Should states be responsible for protecting the atmosphere?

A youth-led climate action campaign in Oregon gets its days in court.


Kelsey Juliana's habit of turning off lights in empty classrooms earned her the middle-school nickname of “Eco-girl,” she told Bill Moyers in September 2014. From hallway environmentalist, Juliana, now 19, ascended to courtroom crusader as a co-plaintiff with another Oregon teenager to force her state government to reduce carbon emissions and halt climate change.

In what’s known as an atmospheric trust lawsuit, the teens have argued, since 2011, that the state government is responsible for protecting the planet and its atmosphere. The case is one of dozens in states across the country pressing for courts to recognize the atmosphere as a “public-trust” resource that governments are obligated to protect for the welfare of people. But courts, including a judge in Oregon, have mostly rejected that tack.

Kelsey Juliana (center) and other youth plaintiffs from atmospheric trust lawsuits (Photo via Sam Beebe, Ecotrust).
The public-trust doctrine dates back to ancient Rome and holds that natural resources – such as water, air, and wildlife – belong to the public and need to be managed and preserved for the sake and benefit of humanity. Mary Christina Wood, a law professor at the University of Oregon, has suggested the doctrine extends to the atmosphere and climate, sparking a courtroom movement to sue states to address climate change. An Oregon-based nonprofit, Our Children’s Trust, has run with the strategy, recruiting working with Juliana and other teenagers and spearheading lawsuits against states and the federal government.

Juliana’s case seeks to force Oregon to reduce carbon emissions in line with broader goals within the environmental movement to lower global carbon levels to 350 parts per million, the level scientists say is necessary to avoid warming above 1 degree Celsius. The lawsuit claims that Oregon’s carbon reduction targets, set in 2007, are far too modest by those measures; not to mention, the state is falling far short of achieving its goals.

But despite the Oregon roots of the atmospheric trust movement, at least one state judge is taking a very different legal view. Lane County Circuit Court Judge Karsten Rasmussen wrote in a May 11 decision, “This court questions whether the atmosphere is a ‘natural resource’ at all, much less one to which the public trust doctrine applies.” The judge also denied that water, fish and wildlife, and beaches and shorelines qualify as public-trust resources, a narrow legal interpretation that received ridicule from critics and environmental law experts.

“The decision that was handed down is really an embarrassment to the judiciary,” says Michael Blumm, a professor at Lewis and Clark Law School in Portland, who coauthored an amicus brief on behalf of the plaintiffs.
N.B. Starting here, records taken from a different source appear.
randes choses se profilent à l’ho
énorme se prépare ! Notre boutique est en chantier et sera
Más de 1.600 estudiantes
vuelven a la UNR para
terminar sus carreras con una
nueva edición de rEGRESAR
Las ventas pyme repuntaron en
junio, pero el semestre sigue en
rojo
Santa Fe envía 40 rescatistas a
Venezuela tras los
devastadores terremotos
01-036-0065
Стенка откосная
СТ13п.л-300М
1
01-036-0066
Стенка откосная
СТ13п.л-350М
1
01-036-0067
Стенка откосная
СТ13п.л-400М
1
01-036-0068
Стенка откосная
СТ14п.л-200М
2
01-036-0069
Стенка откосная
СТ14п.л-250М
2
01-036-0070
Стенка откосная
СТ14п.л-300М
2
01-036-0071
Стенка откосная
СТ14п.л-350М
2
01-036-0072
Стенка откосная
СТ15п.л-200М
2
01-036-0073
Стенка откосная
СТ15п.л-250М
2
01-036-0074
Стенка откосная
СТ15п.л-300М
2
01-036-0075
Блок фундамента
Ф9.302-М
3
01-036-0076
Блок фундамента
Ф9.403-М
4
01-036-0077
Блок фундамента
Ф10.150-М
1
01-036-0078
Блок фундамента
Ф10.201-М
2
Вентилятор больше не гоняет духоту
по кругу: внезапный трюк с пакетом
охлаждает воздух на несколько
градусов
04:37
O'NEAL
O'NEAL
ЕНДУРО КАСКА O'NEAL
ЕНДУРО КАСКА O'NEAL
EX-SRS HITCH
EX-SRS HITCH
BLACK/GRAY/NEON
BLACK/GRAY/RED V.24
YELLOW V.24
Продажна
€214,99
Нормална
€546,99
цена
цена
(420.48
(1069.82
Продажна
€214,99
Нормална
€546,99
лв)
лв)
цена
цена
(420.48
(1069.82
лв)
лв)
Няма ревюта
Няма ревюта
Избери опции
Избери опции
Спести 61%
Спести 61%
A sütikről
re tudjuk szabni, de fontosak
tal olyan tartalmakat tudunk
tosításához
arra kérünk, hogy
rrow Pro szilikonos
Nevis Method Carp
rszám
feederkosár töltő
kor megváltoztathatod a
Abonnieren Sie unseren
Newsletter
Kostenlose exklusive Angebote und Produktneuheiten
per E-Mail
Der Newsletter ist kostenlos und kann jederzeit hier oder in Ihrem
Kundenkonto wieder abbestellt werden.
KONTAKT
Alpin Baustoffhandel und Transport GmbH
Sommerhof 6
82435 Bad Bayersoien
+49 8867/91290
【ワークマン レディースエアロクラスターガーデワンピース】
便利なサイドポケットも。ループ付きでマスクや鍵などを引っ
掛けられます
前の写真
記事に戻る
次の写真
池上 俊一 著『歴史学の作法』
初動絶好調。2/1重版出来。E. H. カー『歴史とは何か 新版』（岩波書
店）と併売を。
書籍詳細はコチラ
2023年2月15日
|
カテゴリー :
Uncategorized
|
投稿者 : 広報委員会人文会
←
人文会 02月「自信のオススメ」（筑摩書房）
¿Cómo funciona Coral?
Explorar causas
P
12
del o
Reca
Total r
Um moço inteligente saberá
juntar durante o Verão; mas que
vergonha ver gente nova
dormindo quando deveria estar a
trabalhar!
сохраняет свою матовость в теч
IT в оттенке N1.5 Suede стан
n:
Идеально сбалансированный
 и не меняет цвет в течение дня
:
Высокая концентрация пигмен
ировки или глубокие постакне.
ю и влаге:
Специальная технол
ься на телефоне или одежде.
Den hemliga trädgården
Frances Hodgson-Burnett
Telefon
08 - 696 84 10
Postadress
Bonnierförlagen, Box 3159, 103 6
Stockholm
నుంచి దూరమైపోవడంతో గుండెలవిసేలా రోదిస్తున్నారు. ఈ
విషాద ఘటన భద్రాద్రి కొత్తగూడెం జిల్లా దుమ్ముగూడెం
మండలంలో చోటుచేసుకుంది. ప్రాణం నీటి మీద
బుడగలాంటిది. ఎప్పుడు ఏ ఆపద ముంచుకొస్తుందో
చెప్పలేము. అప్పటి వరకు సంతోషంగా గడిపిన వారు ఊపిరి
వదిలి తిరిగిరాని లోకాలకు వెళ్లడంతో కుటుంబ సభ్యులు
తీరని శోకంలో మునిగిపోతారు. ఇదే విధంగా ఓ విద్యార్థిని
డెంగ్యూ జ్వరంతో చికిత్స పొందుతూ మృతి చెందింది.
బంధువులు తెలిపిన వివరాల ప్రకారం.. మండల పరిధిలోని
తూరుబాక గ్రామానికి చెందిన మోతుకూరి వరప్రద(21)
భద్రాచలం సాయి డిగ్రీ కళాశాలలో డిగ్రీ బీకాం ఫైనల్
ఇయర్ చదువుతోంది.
Despite the latest setback in Oregon, Wood says the movement is “gaining tremendous momentum.” Notably, this March, a New Mexico appeals court was the first to specifically recognize the atmosphere as a public-trust natural resource to be protected. Also, a 2013 Pennsylvania court decision, while not specific to atmospheric trust, overturned a legislative fracking measure because it violated the public trust and “inherent” environmental rights of people. That decision is a landmark for atmospheric trust cases in many states, Wood says, because many states’ constitutions have similar language on the public’s inherent rights.

The acknowledgment in New Mexico was a big win for the campaign, but the judges also ruled the state was meeting its trust responsibilities through its air-quality law. “That’s a step that judges really have to gnaw on a little more,” Wood says. She believes atmospheric trust enables courts to go further and compel other branches of government to reduce greenhouse gas emissions and meet carbon reduction goals that often just serve as unenforceable guidelines. She cites the civil rights and gay marriage movements as cases when legislatures failed to protect “the fundamental rights of citizens,” but the courts stepped up to usher in change.

“Courts are still having a tough time figuring out their role in protecting the constitutional rights of youth to a habitable planet. They still think the legislatures will do their jobs,” Wood says, adding that environmental laws have “failed miserably” in terms of averting climate change.

Chris Winter, of the Crag Law Center, who represented Kelsey Juliana and the Oregon plaintiffs, says they will file an appeal of the decision.  In a press release, Juliana said the judge’s opinion sent a “devastating message to all citizens that none of the three branches of government can be trusted to ensure our future.”

“We have to look at this case and campaign not as isolated in the courts, but as a real platform for the public to assert its rights,” Wood says.